It is a good thing that Osama bin Laden is dead, and good that it was U.S. forces that killed him. There is a certain (long-delayed) revenge satisfied in that, shared pretty much equally across the nation.* It is also good for this president—politically and for his standing within the military and foreign policy establishment—that his promise to bring bin Laden to justice—to death, that is—has been fulfilled. (Click here for public reaction photos; here for newspaper front pages; and here for bin Laden’s life in pictures—including a shot of him as a mujahedin wearing a very American-looking uniform in the Afghan war against the Soviets in the 1980s.)

Much will be said and written by better-informed and deeper-thinking authorities, but on this important occasion we wanted in our own modest way to offer a few observations we think worth keeping in mind.

First, Americans must not gloat about the killing of this enemy. It’s done. It’s good that it’s done. Any loud grandstanding or other exploitation of this event for political or commercial self-promotion should be avoided. It should not be an occasion to further insult Arabs and Muslims. There was and is an enormous sense of injustice, impoverishment, and wounded pride among Muslims that bin Laden was able to exploit for his own purposes against the West, the U.S. in particular. No good will come from any further demonization of Arabs and Muslims. Instead we should hope that the independence movements in the Middle East will succeed, as peacefully as possible, in the Egyptian model. (The photo at right shows Arab-Americans in Dearborn, Michigan, cheering the death of bin Laden.)

Next, we hope that this “mission accomplished” will energize the anti-war movement (such as it is) and hasten the de-escalation of the wars in Afghanistan/Pakistan and in Iraq and Libya. Much of the justification—the figurehead or “poster child” of the terrorist enemy—is now removed. Can we get back to rebuilding the United States?

No, of course not. The war machine, we fear, will grind on. (Defense appropriations are higher than they ever were during the Cold War against the Soviet Union.) There will be calls from the likes of John McCain and other neocon “security” promoters to identify new threats that call for ever-expanding aggressions overseas. Verily, with only a few exceptions, we tend to see these forces as greater threats to peace and national security than anything outside our borders.

The personal attacks on this president and demonization of new enemies will go on. We expect that within days—on Fox News it’s probably already under way—fresh insults and unfounded accusations and outright foolishness will prevail. Sometimes it seems the United States—or the far right, so-called conservative dimension of the national psyche—cannot exist without an enemy, whether in the form of despised immigrants, anarchists, communists, socialists, minorities, etc.
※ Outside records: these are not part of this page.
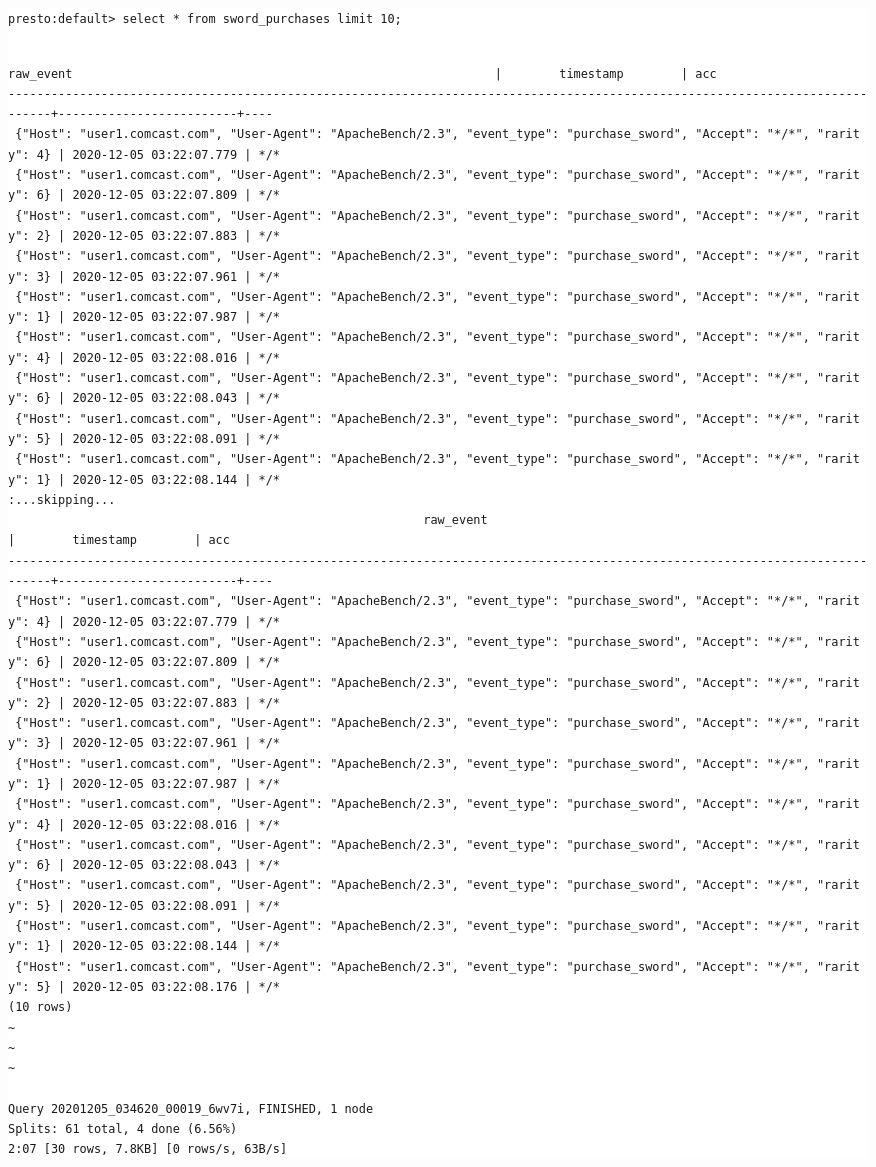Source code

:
 ```
presto:default> select * from sword_purchases limit 10;
```

```

raw_event                                                           |        timestamp        | acc
------------------------------------------------------------------------------------------------------------------------------+-------------------------+----
 {"Host": "user1.comcast.com", "User-Agent": "ApacheBench/2.3", "event_type": "purchase_sword", "Accept": "*/*", "rarity": 4} | 2020-12-05 03:22:07.779 | */*
 {"Host": "user1.comcast.com", "User-Agent": "ApacheBench/2.3", "event_type": "purchase_sword", "Accept": "*/*", "rarity": 6} | 2020-12-05 03:22:07.809 | */*
 {"Host": "user1.comcast.com", "User-Agent": "ApacheBench/2.3", "event_type": "purchase_sword", "Accept": "*/*", "rarity": 2} | 2020-12-05 03:22:07.883 | */*
 {"Host": "user1.comcast.com", "User-Agent": "ApacheBench/2.3", "event_type": "purchase_sword", "Accept": "*/*", "rarity": 3} | 2020-12-05 03:22:07.961 | */*
 {"Host": "user1.comcast.com", "User-Agent": "ApacheBench/2.3", "event_type": "purchase_sword", "Accept": "*/*", "rarity": 1} | 2020-12-05 03:22:07.987 | */*
 {"Host": "user1.comcast.com", "User-Agent": "ApacheBench/2.3", "event_type": "purchase_sword", "Accept": "*/*", "rarity": 4} | 2020-12-05 03:22:08.016 | */*
 {"Host": "user1.comcast.com", "User-Agent": "ApacheBench/2.3", "event_type": "purchase_sword", "Accept": "*/*", "rarity": 6} | 2020-12-05 03:22:08.043 | */*
 {"Host": "user1.comcast.com", "User-Agent": "ApacheBench/2.3", "event_type": "purchase_sword", "Accept": "*/*", "rarity": 5} | 2020-12-05 03:22:08.091 | */*
 {"Host": "user1.comcast.com", "User-Agent": "ApacheBench/2.3", "event_type": "purchase_sword", "Accept": "*/*", "rarity": 1} | 2020-12-05 03:22:08.144 | */*
:...skipping...
                                                          raw_event                                                           |        timestamp        | acc
------------------------------------------------------------------------------------------------------------------------------+-------------------------+----
 {"Host": "user1.comcast.com", "User-Agent": "ApacheBench/2.3", "event_type": "purchase_sword", "Accept": "*/*", "rarity": 4} | 2020-12-05 03:22:07.779 | */*
 {"Host": "user1.comcast.com", "User-Agent": "ApacheBench/2.3", "event_type": "purchase_sword", "Accept": "*/*", "rarity": 6} | 2020-12-05 03:22:07.809 | */*
 {"Host": "user1.comcast.com", "User-Agent": "ApacheBench/2.3", "event_type": "purchase_sword", "Accept": "*/*", "rarity": 2} | 2020-12-05 03:22:07.883 | */*
 {"Host": "user1.comcast.com", "User-Agent": "ApacheBench/2.3", "event_type": "purchase_sword", "Accept": "*/*", "rarity": 3} | 2020-12-05 03:22:07.961 | */*
 {"Host": "user1.comcast.com", "User-Agent": "ApacheBench/2.3", "event_type": "purchase_sword", "Accept": "*/*", "rarity": 1} | 2020-12-05 03:22:07.987 | */*
 {"Host": "user1.comcast.com", "User-Agent": "ApacheBench/2.3", "event_type": "purchase_sword", "Accept": "*/*", "rarity": 4} | 2020-12-05 03:22:08.016 | */*
 {"Host": "user1.comcast.com", "User-Agent": "ApacheBench/2.3", "event_type": "purchase_sword", "Accept": "*/*", "rarity": 6} | 2020-12-05 03:22:08.043 | */*
 {"Host": "user1.comcast.com", "User-Agent": "ApacheBench/2.3", "event_type": "purchase_sword", "Accept": "*/*", "rarity": 5} | 2020-12-05 03:22:08.091 | */*
 {"Host": "user1.comcast.com", "User-Agent": "ApacheBench/2.3", "event_type": "purchase_sword", "Accept": "*/*", "rarity": 1} | 2020-12-05 03:22:08.144 | */*
 {"Host": "user1.comcast.com", "User-Agent": "ApacheBench/2.3", "event_type": "purchase_sword", "Accept": "*/*", "rarity": 5} | 2020-12-05 03:22:08.176 | */*
(10 rows)
~
~
~

Query 20201205_034620_00019_6wv7i, FINISHED, 1 node
Splits: 61 total, 4 done (6.56%)
2:07 [30 rows, 7.8KB] [0 rows/s, 63B/s]
```
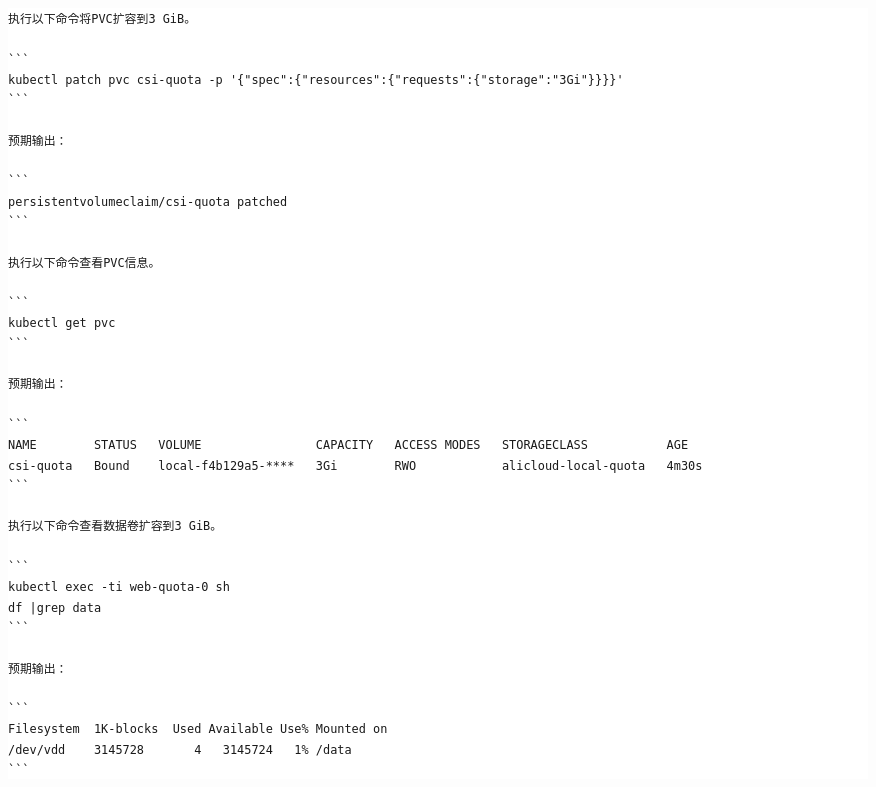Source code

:     执行以下命令将PVC扩容到3 GiB。

    ```
    kubectl patch pvc csi-quota -p '{"spec":{"resources":{"requests":{"storage":"3Gi"}}}}'
    ```

    预期输出：

    ```
    persistentvolumeclaim/csi-quota patched
    ```

    执行以下命令查看PVC信息。

    ```
    kubectl get pvc
    ```

    预期输出：

    ```
    NAME        STATUS   VOLUME                CAPACITY   ACCESS MODES   STORAGECLASS           AGE
    csi-quota   Bound    local-f4b129a5-****   3Gi        RWO            alicloud-local-quota   4m30s
    ```

    执行以下命令查看数据卷扩容到3 GiB。

    ```
    kubectl exec -ti web-quota-0 sh
    df |grep data
    ```

    预期输出：

    ```
    Filesystem  1K-blocks  Used Available Use% Mounted on
    /dev/vdd    3145728       4   3145724   1% /data
    ```


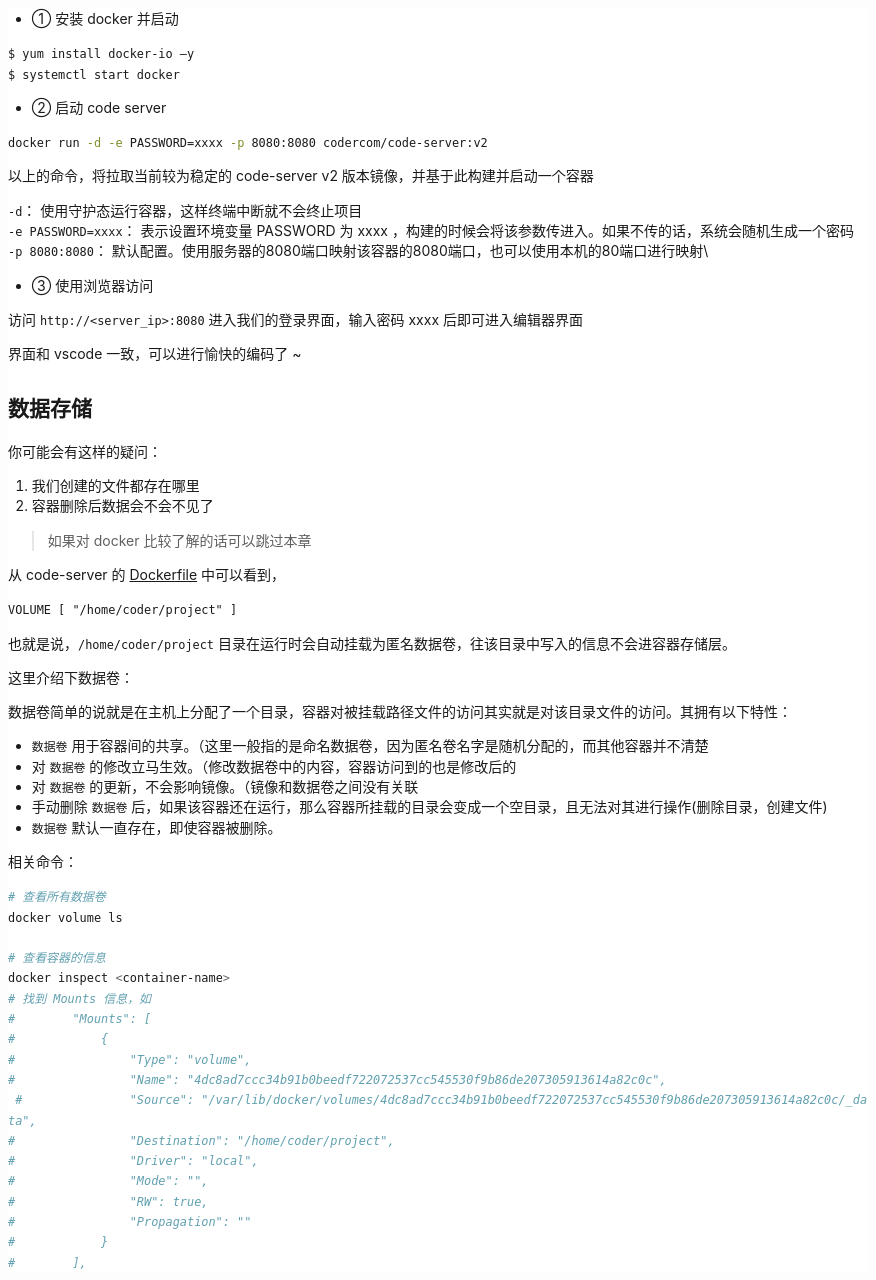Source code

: - ① 安装 docker 并启动
```sh
$ yum install docker-io –y
$ systemctl start docker
```
- ② 启动 code server

```sh
docker run -d -e PASSWORD=xxxx -p 8080:8080 codercom/code-server:v2
```

以上的命令，将拉取当前较为稳定的 code-server v2 版本镜像，并基于此构建并启动一个容器

`-d`： 使用守护态运行容器，这样终端中断就不会终止项目 \
`-e PASSWORD=xxxx`： 表示设置环境变量 PASSWORD 为 xxxx ，构建的时候会将该参数传进入。如果不传的话，系统会随机生成一个密码 \
`-p 8080:8080`： 默认配置。使用服务器的8080端口映射该容器的8080端口，也可以使用本机的80端口进行映射\



- ③ 使用浏览器访问

访问 `http://<server_ip>:8080` 进入我们的登录界面，输入密码 xxxx 后即可进入编辑器界面

界面和 vscode 一致，可以进行愉快的编码了 ~


## 数据存储

你可能会有这样的疑问：
1. 我们创建的文件都存在哪里
2. 容器删除后数据会不会不见了

> 如果对 docker 比较了解的话可以跳过本章

从 code-server 的 [Dockerfile](https://github.com/cdr/code-server/blob/master/Dockerfile#L56) 中可以看到，
```
VOLUME [ "/home/coder/project" ]
```
也就是说，`/home/coder/project` 目录在运行时会自动挂载为匿名数据卷，往该目录中写入的信息不会进容器存储层。

这里介绍下数据卷：

数据卷简单的说就是在主机上分配了一个目录，容器对被挂载路径文件的访问其实就是对该目录文件的访问。其拥有以下特性：
- `数据卷` 用于容器间的共享。（这里一般指的是命名数据卷，因为匿名卷名字是随机分配的，而其他容器并不清楚
- 对 `数据卷` 的修改立马生效。（修改数据卷中的内容，容器访问到的也是修改后的
- 对 `数据卷` 的更新，不会影响镜像。（镜像和数据卷之间没有关联
- 手动删除 `数据卷` 后，如果该容器还在运行，那么容器所挂载的目录会变成一个空目录，且无法对其进行操作(删除目录，创建文件)
- `数据卷` 默认一直存在，即使容器被删除。



相关命令：
```sh
# 查看所有数据卷
docker volume ls

# 查看容器的信息
docker inspect <container-name>
# 找到 Mounts 信息，如
#        "Mounts": [
#            {
#                "Type": "volume",
#                "Name": "4dc8ad7ccc34b91b0beedf722072537cc545530f9b86de207305913614a82c0c",
 #               "Source": "/var/lib/docker/volumes/4dc8ad7ccc34b91b0beedf722072537cc545530f9b86de207305913614a82c0c/_data",
#                "Destination": "/home/coder/project",
#                "Driver": "local",
#                "Mode": "",
#                "RW": true,
#                "Propagation": ""
#            }
#        ],
```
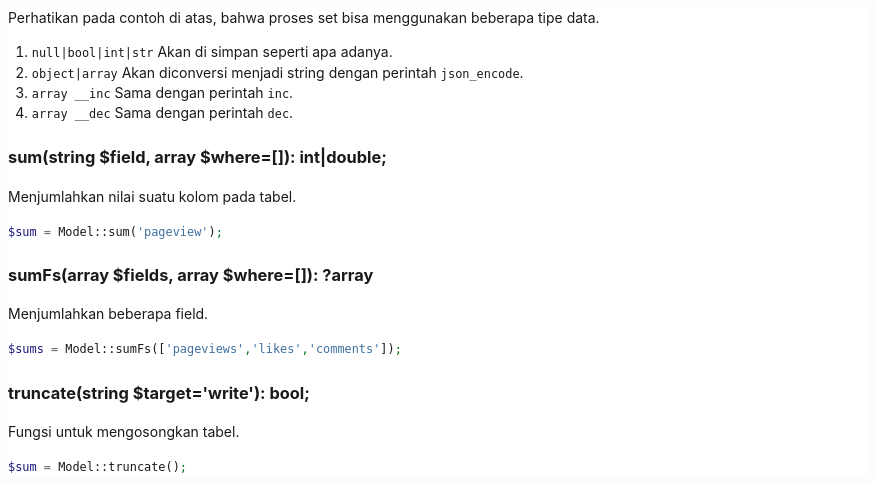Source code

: Perhatikan pada contoh di atas, bahwa proses set bisa menggunakan beberapa
tipe data.

1. `null|bool|int|str` Akan di simpan seperti apa adanya.
1. `object|array` Akan diconversi menjadi string dengan perintah `json_encode`.
1. `array __inc` Sama dengan perintah `inc`.
1. `array __dec` Sama dengan perintah `dec`.

### sum(string $field, array $where=[]): int|double;

Menjumlahkan nilai suatu kolom pada tabel.

```php
$sum = Model::sum('pageview');
```

### sumFs(array $fields, array $where=[]): ?array

Menjumlahkan beberapa field.

```php
$sums = Model::sumFs(['pageviews','likes','comments']);
```

### truncate(string $target='write'): bool;

Fungsi untuk mengosongkan tabel.

```php
$sum = Model::truncate();
```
Pardon our pessimism, but aside from the brave working people’s resistance movement in Wisconsin and elsewhere in the Midwest where labor rights are under assault, there’s been little to inspire confidence in improvements. The long-awaited killing of bin Laden is not going to change agenda of Grover Norquist, Karl Rove, the Koch brothers, FreedomWorks, or Americans for Prosperity—nor will it infuse fresh adrenaline into the hearts of Democrats. The far-right corporatists of the Republican party will continue slashing away at the social safety net, insulting workers and the unemployed alike. And, very likely—unless the public forcefully demands that they stand up and fight—the timid centrist-corporatists known as congressional Democrats will continue to allow the savaging of Medicare, Social Security, and any semblance of health care reform and financial regulation. (We use the word “corporatist” because the radical extremists running amok in Washington and statehouses across the nation have nothing to do with conserving.)